World Instant Noodles Association
- Formation: March 4, 1997; 29 years ago
- Headquarters: CupNoodles Museum Osaka Ikeda
- Chairman: Koki Ando
- Website: https://instantnoodles.org
- Formerly called: International Ramen Manufacturers Association (IRMA)

= World Instant Noodles Association =

Representative body for instant noodles

The World Instant Noodles Association (WINA) is a representative body for the quality, manufacture, and consumption of instant noodles. Headquartered at CupNoodles Museum Osaka Ikeda, the organisation was originally established by the creator of the instant noodle Momofuku Ando.

According to the Union of International Associations, WINA aims to "improve the quality of instant noodles and increase its consumption through mutual exchange of information among manufacturers worldwide; discuss environmental and technical issues; promote mutual friendship, thereby enhancing diets worldwide and contributing to the development of the industry." It works toward the UN Sustainable Development Goals of zero hunger and good health and well-being.

WINA hosts a World Instant Noodles Summit every two years, during which manufacturers can trade innovations and news and provides instant noodles where disaster relief efforts are needed.

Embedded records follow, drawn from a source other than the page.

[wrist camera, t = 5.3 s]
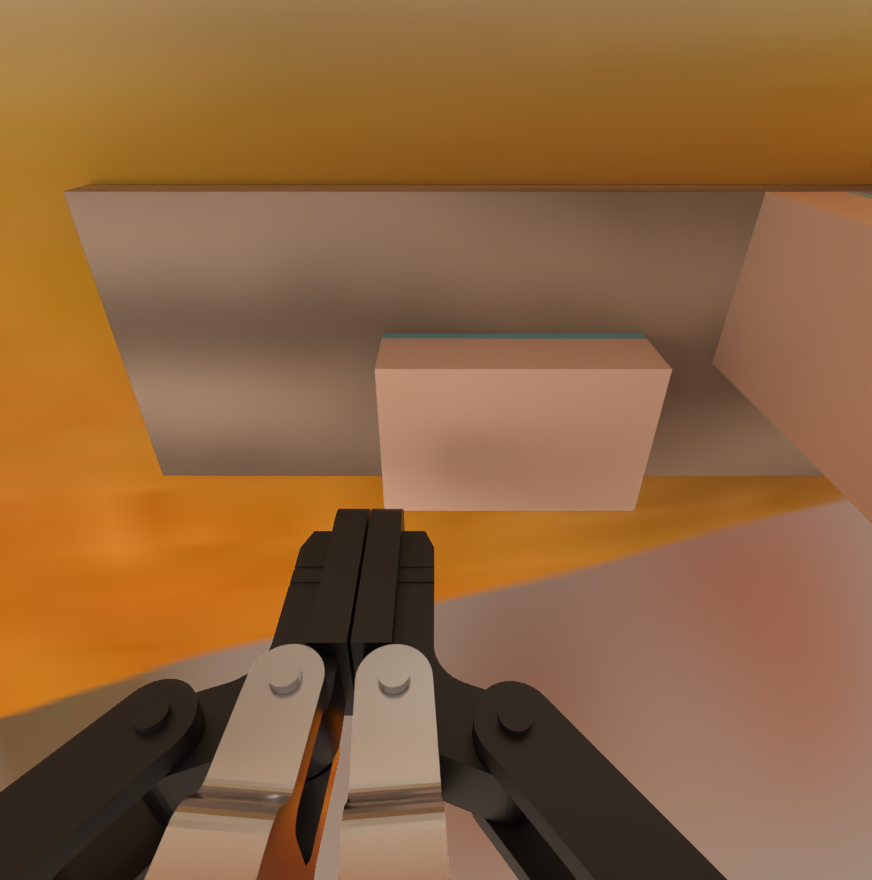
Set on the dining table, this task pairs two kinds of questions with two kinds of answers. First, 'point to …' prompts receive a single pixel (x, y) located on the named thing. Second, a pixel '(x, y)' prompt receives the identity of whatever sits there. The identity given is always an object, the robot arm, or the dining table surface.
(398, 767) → the robot arm
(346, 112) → the dining table surface
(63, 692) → the dining table surface
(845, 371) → the tile
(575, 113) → the dining table surface
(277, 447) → the board
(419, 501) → the tile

In 2016, its regular members consisted of 67 instant noodle manufacturers from 21 different countries and regions, and it also had approximately 100 associate members involved in related businesses such as the supply of materials.

== History ==
After Momofuku Ando created and released the first pre-cooked instant noodle Chikin Ramen in 1958 and invented Cup Noodles in 1971, a large number of other manufacturers rapidly became involved in the instant noodle business worldwide; around 40 billion instant noodle units were being consumed a year by the mid-1990s. This prompted Ando to see the need for a regulatory body to ensure the business was not affected by poor quality and lack of oversight. The International Ramen Manufacturers Association (IRMA) was thus established by Ando on March 4, 1997. Its name was later changed to the World Instant Noodles Association following its adoption of the Codex international standards for instant noodles.